Please repeat exactly the lines below from the one containing "56: (635, 351, 1.69)" down to the one containing "67: (494, 604, 1.42)", both included, and nothing else.

*** Provided records Section Begins ***

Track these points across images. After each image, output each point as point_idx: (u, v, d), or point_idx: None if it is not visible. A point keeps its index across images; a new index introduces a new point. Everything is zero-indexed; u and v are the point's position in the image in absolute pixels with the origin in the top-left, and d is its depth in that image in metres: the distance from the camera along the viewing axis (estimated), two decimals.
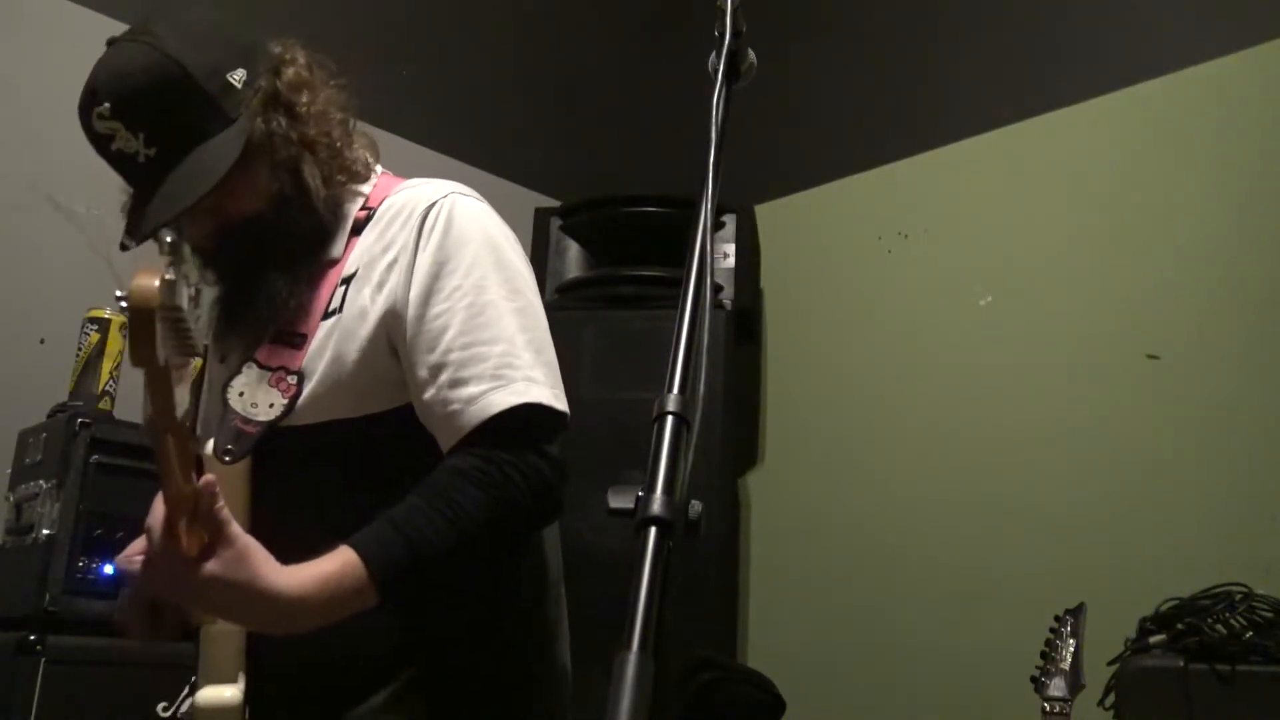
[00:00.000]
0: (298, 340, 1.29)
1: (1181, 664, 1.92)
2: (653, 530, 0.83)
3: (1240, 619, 1.94)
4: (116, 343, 2.22)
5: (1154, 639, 2.00)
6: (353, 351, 1.27)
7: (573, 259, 3.38)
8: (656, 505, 0.84)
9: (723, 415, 3.04)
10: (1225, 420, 2.52)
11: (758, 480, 3.42)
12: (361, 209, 1.36)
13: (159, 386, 0.93)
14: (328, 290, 1.31)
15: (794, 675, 2.75)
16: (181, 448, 1.00)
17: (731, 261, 3.29)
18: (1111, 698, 2.00)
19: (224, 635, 1.25)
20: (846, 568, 3.10)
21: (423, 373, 1.24)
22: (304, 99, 1.35)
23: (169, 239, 0.96)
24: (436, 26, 3.53)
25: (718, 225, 2.96)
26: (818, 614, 3.13)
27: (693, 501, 0.87)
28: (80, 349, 2.21)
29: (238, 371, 1.29)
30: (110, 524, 2.02)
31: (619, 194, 3.28)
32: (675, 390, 0.92)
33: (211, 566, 1.05)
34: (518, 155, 3.63)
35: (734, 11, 1.18)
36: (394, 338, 1.27)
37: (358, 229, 1.35)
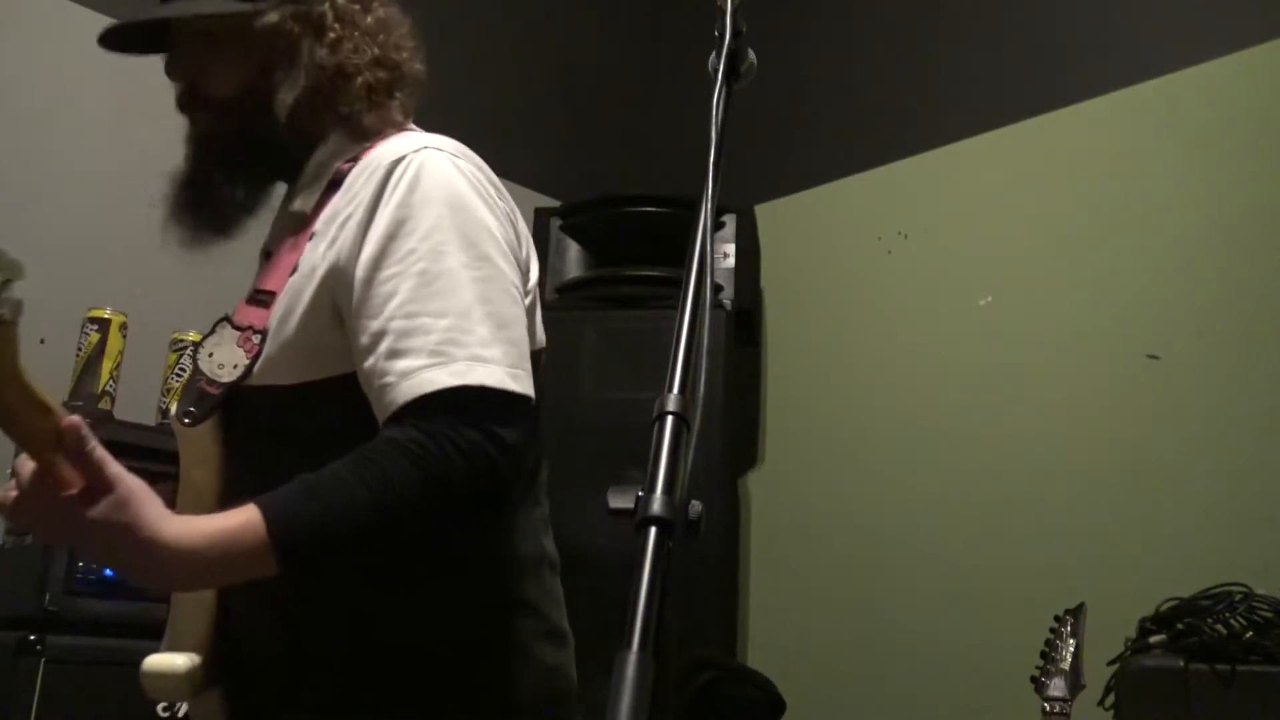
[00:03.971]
0: (267, 299, 1.22)
1: (1181, 664, 1.91)
2: (653, 530, 0.83)
3: (1240, 619, 1.94)
4: (116, 343, 2.23)
5: (1154, 639, 2.00)
6: (296, 312, 1.18)
7: (573, 259, 3.38)
8: (656, 505, 0.84)
9: (723, 415, 3.04)
10: (1225, 420, 2.52)
11: (758, 480, 3.42)
12: (348, 161, 1.27)
13: None
14: (299, 248, 1.23)
15: (794, 675, 2.75)
16: (22, 394, 0.97)
17: (731, 261, 3.29)
18: (1111, 698, 2.00)
19: (194, 603, 1.20)
20: (847, 567, 3.10)
21: (364, 339, 1.14)
22: (335, 34, 1.29)
23: None
24: (436, 27, 3.52)
25: (718, 225, 2.96)
26: (818, 613, 3.13)
27: (693, 501, 0.87)
28: (80, 349, 2.21)
29: (211, 331, 1.23)
30: None
31: (619, 194, 3.28)
32: (675, 390, 0.92)
33: (88, 509, 0.98)
34: (518, 155, 3.63)
35: (734, 11, 1.18)
36: (339, 300, 1.17)
37: (336, 184, 1.26)
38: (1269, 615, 1.94)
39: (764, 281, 3.51)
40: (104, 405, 2.18)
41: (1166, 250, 2.70)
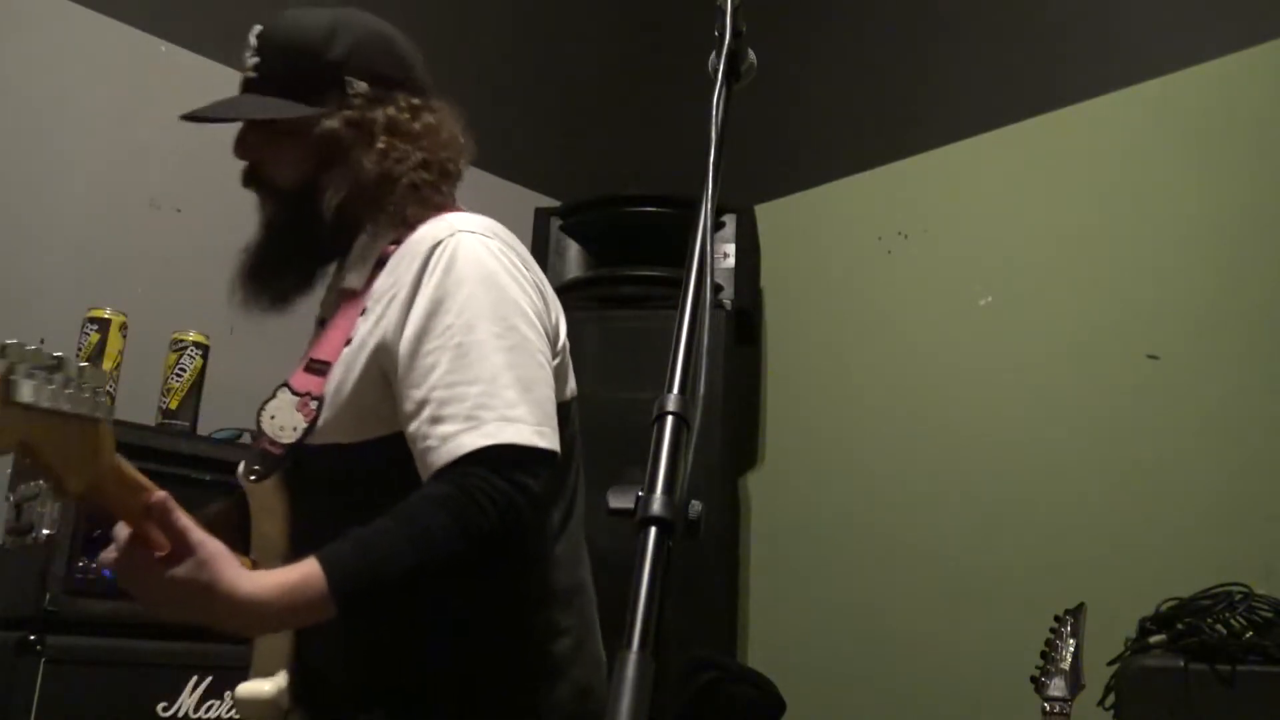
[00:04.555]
0: (323, 368, 1.39)
1: (1181, 664, 1.91)
2: (653, 530, 0.83)
3: (1240, 619, 1.94)
4: (116, 343, 2.23)
5: (1154, 639, 2.00)
6: (350, 381, 1.35)
7: (573, 259, 3.38)
8: (656, 505, 0.84)
9: (723, 415, 3.04)
10: (1225, 420, 2.52)
11: (758, 480, 3.42)
12: (392, 243, 1.44)
13: (60, 461, 0.98)
14: (351, 320, 1.40)
15: (794, 675, 2.75)
16: (117, 479, 1.08)
17: (731, 261, 3.29)
18: (1111, 698, 2.00)
19: (273, 635, 1.33)
20: (847, 567, 3.10)
21: (409, 406, 1.30)
22: (384, 144, 1.45)
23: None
24: (436, 27, 3.53)
25: (718, 225, 2.96)
26: (818, 614, 3.13)
27: (693, 501, 0.87)
28: (80, 349, 2.21)
29: (272, 396, 1.39)
30: (110, 524, 2.01)
31: (619, 194, 3.28)
32: (675, 390, 0.92)
33: (175, 570, 1.12)
34: (518, 155, 3.63)
35: (734, 11, 1.18)
36: (386, 369, 1.34)
37: (382, 263, 1.42)
38: (1269, 615, 1.94)
39: (764, 281, 3.51)
40: None
41: (1166, 250, 2.70)
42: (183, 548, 1.12)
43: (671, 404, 0.91)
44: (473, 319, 1.32)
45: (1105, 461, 2.67)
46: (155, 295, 2.71)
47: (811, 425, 3.32)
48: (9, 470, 2.19)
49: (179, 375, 2.30)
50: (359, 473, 1.34)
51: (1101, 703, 2.01)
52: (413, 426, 1.29)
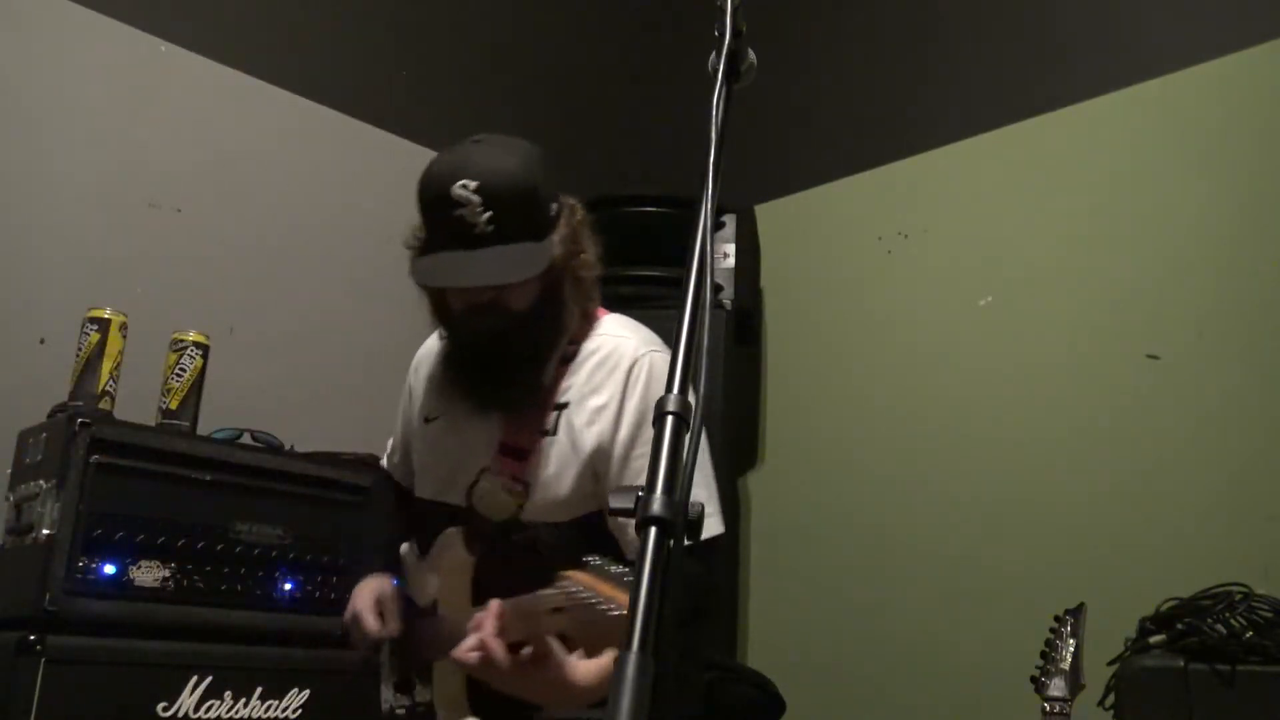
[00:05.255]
0: (522, 454, 1.66)
1: (1181, 664, 1.91)
2: (653, 530, 0.83)
3: (1240, 619, 1.94)
4: (117, 343, 2.22)
5: (1154, 639, 2.00)
6: (570, 474, 1.65)
7: None
8: (656, 505, 0.84)
9: (723, 415, 3.04)
10: (1225, 420, 2.52)
11: (758, 480, 3.42)
12: (569, 343, 1.71)
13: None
14: (544, 412, 1.67)
15: (794, 675, 2.75)
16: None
17: (731, 261, 3.29)
18: (1111, 698, 2.00)
19: (452, 672, 1.59)
20: (847, 567, 3.10)
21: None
22: (584, 245, 1.72)
23: None
24: (436, 26, 3.53)
25: (718, 225, 2.96)
26: (818, 614, 3.13)
27: (693, 501, 0.87)
28: (80, 349, 2.21)
29: (476, 480, 1.68)
30: (110, 524, 2.02)
31: (618, 194, 3.28)
32: (675, 390, 0.92)
33: (544, 675, 1.41)
34: None
35: (734, 11, 1.18)
36: (599, 468, 1.64)
37: (564, 361, 1.70)
38: (1269, 615, 1.94)
39: (764, 281, 3.51)
40: (104, 405, 2.18)
41: (1167, 250, 2.70)
42: (548, 656, 1.40)
43: (671, 404, 0.91)
44: None
45: (1105, 461, 2.67)
46: (155, 295, 2.71)
47: (811, 425, 3.32)
48: (9, 470, 2.19)
49: (179, 375, 2.30)
50: (559, 543, 1.62)
51: (1101, 703, 2.01)
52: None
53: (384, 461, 2.05)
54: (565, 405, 1.68)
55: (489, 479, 1.66)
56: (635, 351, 1.69)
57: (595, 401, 1.66)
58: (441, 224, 1.61)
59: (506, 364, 1.65)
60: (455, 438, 1.75)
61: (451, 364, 1.73)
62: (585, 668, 1.43)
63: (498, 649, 1.39)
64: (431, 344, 1.91)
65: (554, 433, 1.66)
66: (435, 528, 1.75)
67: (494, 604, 1.42)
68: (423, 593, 1.79)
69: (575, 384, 1.68)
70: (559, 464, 1.65)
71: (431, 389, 1.83)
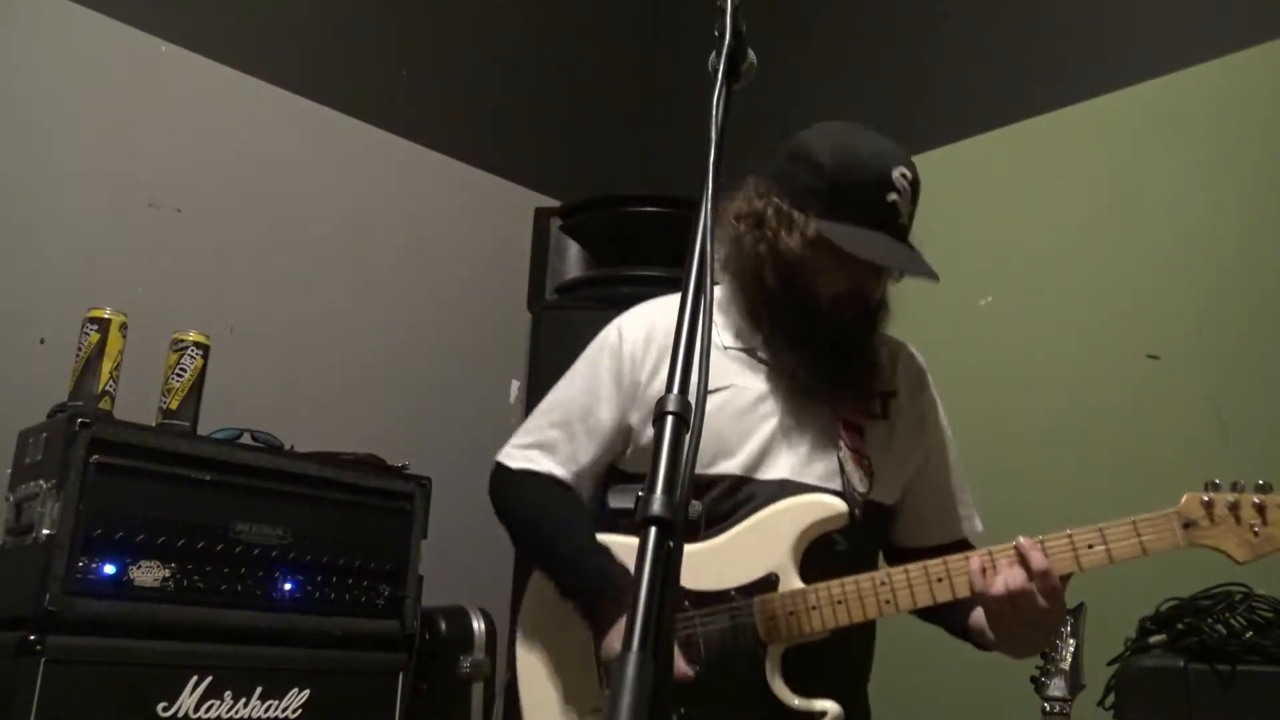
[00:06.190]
0: (856, 430, 1.67)
1: (1181, 664, 1.91)
2: (653, 530, 0.83)
3: (1240, 619, 1.94)
4: (117, 343, 2.22)
5: (1154, 639, 2.00)
6: (909, 465, 1.75)
7: (573, 259, 3.37)
8: (656, 505, 0.84)
9: None
10: (1225, 420, 2.52)
11: None
12: None
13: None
14: (874, 398, 1.72)
15: None
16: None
17: None
18: (1111, 698, 2.00)
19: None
20: None
21: (962, 495, 1.89)
22: None
23: None
24: (436, 27, 3.53)
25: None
26: None
27: (693, 501, 0.87)
28: (80, 349, 2.21)
29: (825, 446, 1.64)
30: (110, 524, 2.02)
31: (619, 194, 3.28)
32: (675, 390, 0.92)
33: (1059, 607, 1.56)
34: (518, 155, 3.63)
35: (734, 11, 1.18)
36: (930, 471, 1.80)
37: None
38: (1269, 615, 1.94)
39: None
40: (104, 405, 2.18)
41: (1167, 250, 2.70)
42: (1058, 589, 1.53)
43: (671, 404, 0.91)
44: None
45: (1105, 461, 2.67)
46: (155, 295, 2.71)
47: None
48: (9, 470, 2.19)
49: (179, 375, 2.30)
50: (879, 523, 1.72)
51: (1101, 703, 2.01)
52: (964, 510, 1.90)
53: (541, 466, 1.73)
54: (892, 393, 1.74)
55: (843, 449, 1.64)
56: (921, 361, 1.90)
57: (920, 403, 1.79)
58: (874, 203, 1.62)
59: (865, 352, 1.70)
60: (759, 412, 1.65)
61: (803, 345, 1.65)
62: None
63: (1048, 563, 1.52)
64: (656, 315, 1.78)
65: (885, 417, 1.71)
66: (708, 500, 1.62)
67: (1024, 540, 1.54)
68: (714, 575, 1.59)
69: (898, 377, 1.79)
70: (902, 448, 1.73)
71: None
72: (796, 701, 1.52)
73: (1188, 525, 1.59)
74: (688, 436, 0.90)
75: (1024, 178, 3.02)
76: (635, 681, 0.74)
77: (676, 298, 1.78)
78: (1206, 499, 1.58)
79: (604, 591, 1.53)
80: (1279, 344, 2.48)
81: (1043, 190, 2.97)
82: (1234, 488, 1.57)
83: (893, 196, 1.64)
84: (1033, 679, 1.85)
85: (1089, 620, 1.91)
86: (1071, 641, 1.86)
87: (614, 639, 1.49)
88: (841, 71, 3.57)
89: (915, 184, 1.69)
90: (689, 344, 0.96)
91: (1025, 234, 2.98)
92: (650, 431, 1.57)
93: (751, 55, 1.19)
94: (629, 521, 1.49)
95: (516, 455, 1.74)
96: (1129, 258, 2.76)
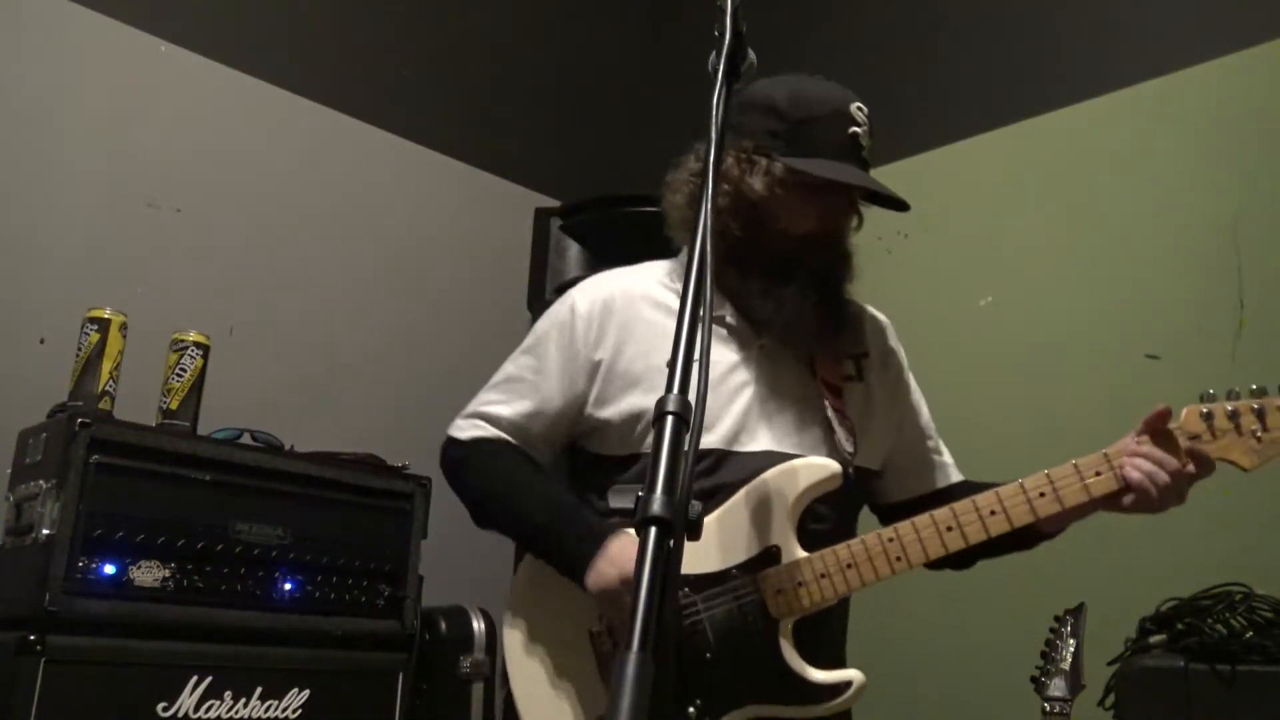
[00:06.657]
0: (835, 392, 1.63)
1: (1181, 664, 1.91)
2: (653, 530, 0.83)
3: (1240, 619, 1.94)
4: (117, 343, 2.22)
5: (1154, 639, 2.00)
6: (890, 427, 1.74)
7: (573, 259, 3.37)
8: (656, 505, 0.84)
9: None
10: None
11: None
12: None
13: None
14: (846, 358, 1.70)
15: None
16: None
17: None
18: (1111, 698, 2.00)
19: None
20: None
21: (939, 443, 1.87)
22: None
23: None
24: (437, 27, 3.52)
25: None
26: None
27: (693, 501, 0.87)
28: (80, 349, 2.21)
29: (807, 411, 1.60)
30: (110, 524, 2.02)
31: (619, 194, 3.28)
32: (675, 390, 0.92)
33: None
34: (518, 155, 3.63)
35: (734, 11, 1.19)
36: (906, 427, 1.78)
37: None
38: (1269, 615, 1.94)
39: None
40: (104, 405, 2.18)
41: (1167, 250, 2.70)
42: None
43: (671, 404, 0.91)
44: None
45: None
46: (155, 295, 2.71)
47: None
48: (9, 470, 2.19)
49: (179, 375, 2.30)
50: (861, 490, 1.71)
51: (1101, 703, 2.01)
52: (941, 457, 1.85)
53: (489, 431, 1.67)
54: (864, 355, 1.72)
55: (827, 407, 1.60)
56: (885, 318, 1.86)
57: (893, 364, 1.79)
58: (838, 136, 1.64)
59: (839, 303, 1.68)
60: (735, 381, 1.59)
61: (777, 290, 1.61)
62: None
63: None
64: (618, 285, 1.76)
65: (860, 379, 1.69)
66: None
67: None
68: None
69: (870, 338, 1.77)
70: (883, 410, 1.72)
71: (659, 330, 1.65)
72: (820, 675, 1.48)
73: (1193, 438, 1.58)
74: (688, 436, 0.90)
75: (1024, 178, 3.02)
76: (635, 681, 0.74)
77: (646, 266, 1.78)
78: (1206, 410, 1.57)
79: (577, 530, 1.50)
80: (1279, 344, 2.48)
81: (1043, 190, 2.97)
82: (1229, 395, 1.58)
83: (854, 129, 1.66)
84: (1033, 679, 1.85)
85: (1089, 620, 1.91)
86: (1071, 641, 1.86)
87: (602, 566, 1.43)
88: (841, 71, 3.55)
89: (871, 120, 1.71)
90: (689, 344, 0.96)
91: (1025, 234, 2.98)
92: (614, 409, 1.58)
93: (751, 55, 1.19)
94: (629, 521, 1.48)
95: (465, 426, 1.69)
96: (1129, 258, 2.76)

*** Provided records Section Ends ***

Response box -
56: (635, 351, 1.69)
57: (595, 401, 1.66)
58: (441, 224, 1.61)
59: (506, 364, 1.65)
60: (455, 438, 1.75)
61: (451, 364, 1.73)
62: (585, 668, 1.43)
63: (498, 649, 1.39)
64: (431, 344, 1.91)
65: (554, 433, 1.66)
66: (435, 528, 1.75)
67: (494, 604, 1.42)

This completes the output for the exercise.